What you will do —
What you return should be each line of the data containing the string "assign".

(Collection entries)
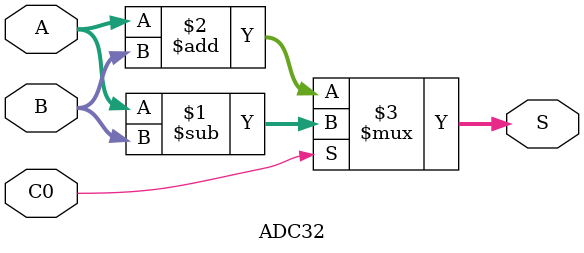
<source format=v>
`timescale 1ns / 1ps


module ADC32(input [31:0] A, 
		     input [31:0] B, 
		     input C0,		//C0=1¼õ·¨
		     output [32:0] S	//S[32]½øÎ»
		    );
    assign S = C0 ? A-B : A+B;
endmodule

</source>
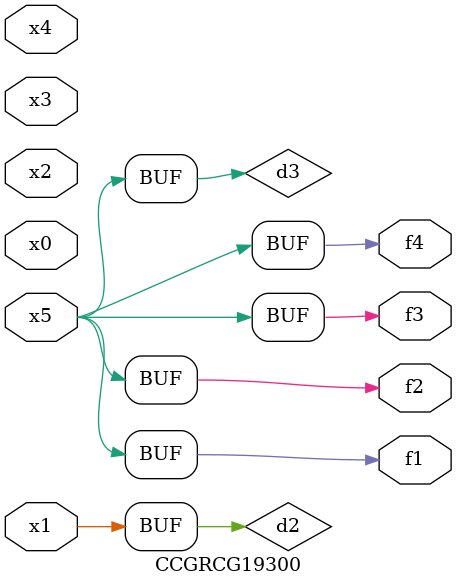
<source format=v>
module CCGRCG19300(
	input x0, x1, x2, x3, x4, x5,
	output f1, f2, f3, f4
);

	wire d1, d2, d3;

	not (d1, x5);
	or (d2, x1);
	xnor (d3, d1);
	assign f1 = d3;
	assign f2 = d3;
	assign f3 = d3;
	assign f4 = d3;
endmodule

</source>
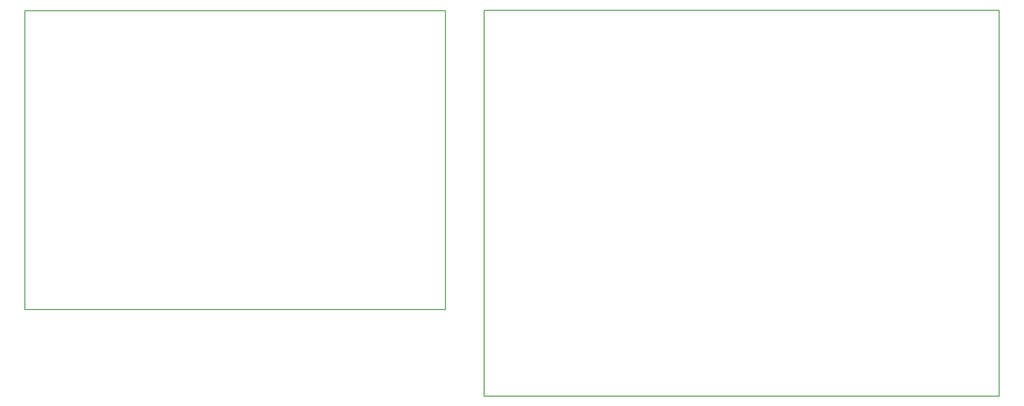
<source format=gbr>
G04 #@! TF.FileFunction,Profile,NP*
%FSLAX46Y46*%
G04 Gerber Fmt 4.6, Leading zero omitted, Abs format (unit mm)*
G04 Created by KiCad (PCBNEW 4.0.1-stable) date 1/20/2016 12:58:46 AM*
%MOMM*%
G01*
G04 APERTURE LIST*
%ADD10C,0.100000*%
%ADD11C,0.150000*%
G04 APERTURE END LIST*
D10*
D11*
X108780143Y-96181605D02*
X210380143Y-96181605D01*
X210380143Y-96181605D02*
X210380143Y-19981605D01*
X108780143Y-19981605D02*
X210380143Y-19981605D01*
X108780143Y-96181605D02*
X108780143Y-19981605D01*
X18155920Y-20132040D02*
X18155920Y-79132040D01*
X18155920Y-79132040D02*
X101155920Y-79132040D01*
X101155920Y-20132040D02*
X101155920Y-79132040D01*
X18155920Y-20132040D02*
X101155920Y-20132040D01*
M02*

</source>
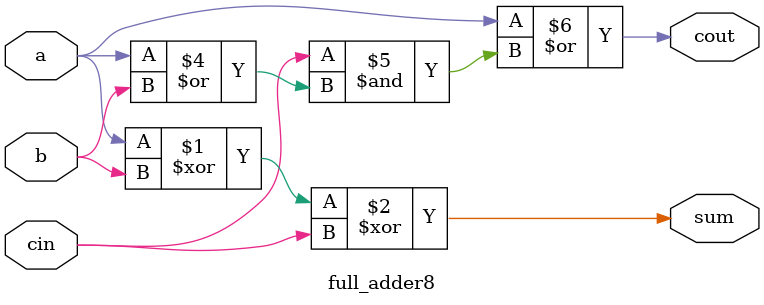
<source format=v>
module full_adder8(a,b,cin,sum,cout);
input a,b,cin;
output sum,cout;
assign sum = a^b^cin;
assign cout = a&1'b1|cin&(a|b); 
// initial begin
//     $display("The incorrect adder with and0 having in2/1");
// end   
endmodule
</source>
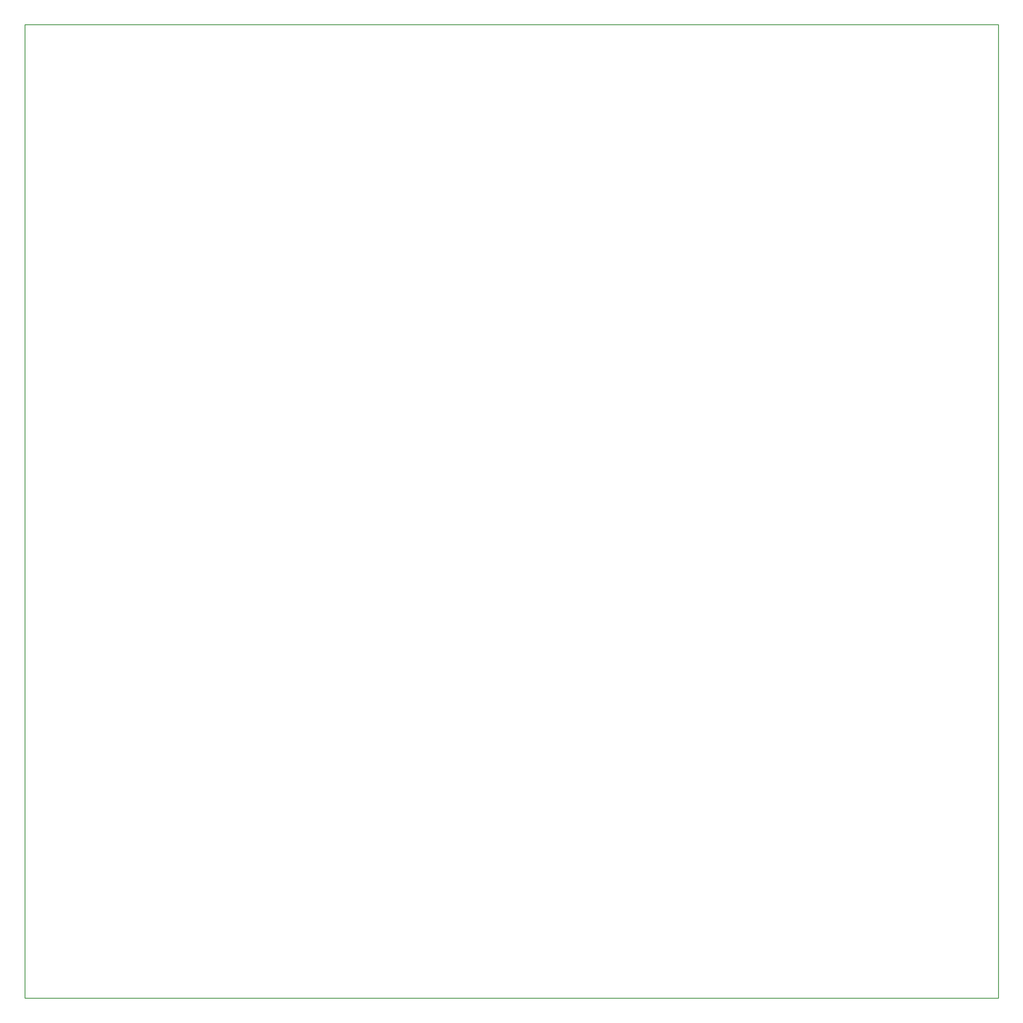
<source format=gko>
G04 Layer_Color=16711935*
%FSLAX25Y25*%
%MOIN*%
G70*
G01*
G75*
%ADD18C,0.01000*%
D18*
X400000Y80000D02*
Y1280000D01*
X1600000D01*
X400000Y80000D02*
X1600000D01*
Y1280000D01*
M02*

</source>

Expected output —
    assign S = C0 ? A-B : A+B;
	assign f1 = d3;
	assign f2 = d3;
	assign f3 = d3;
	assign f4 = d3;
assign sum = a^b^cin;
assign cout = a&1'b1|cin&(a|b); 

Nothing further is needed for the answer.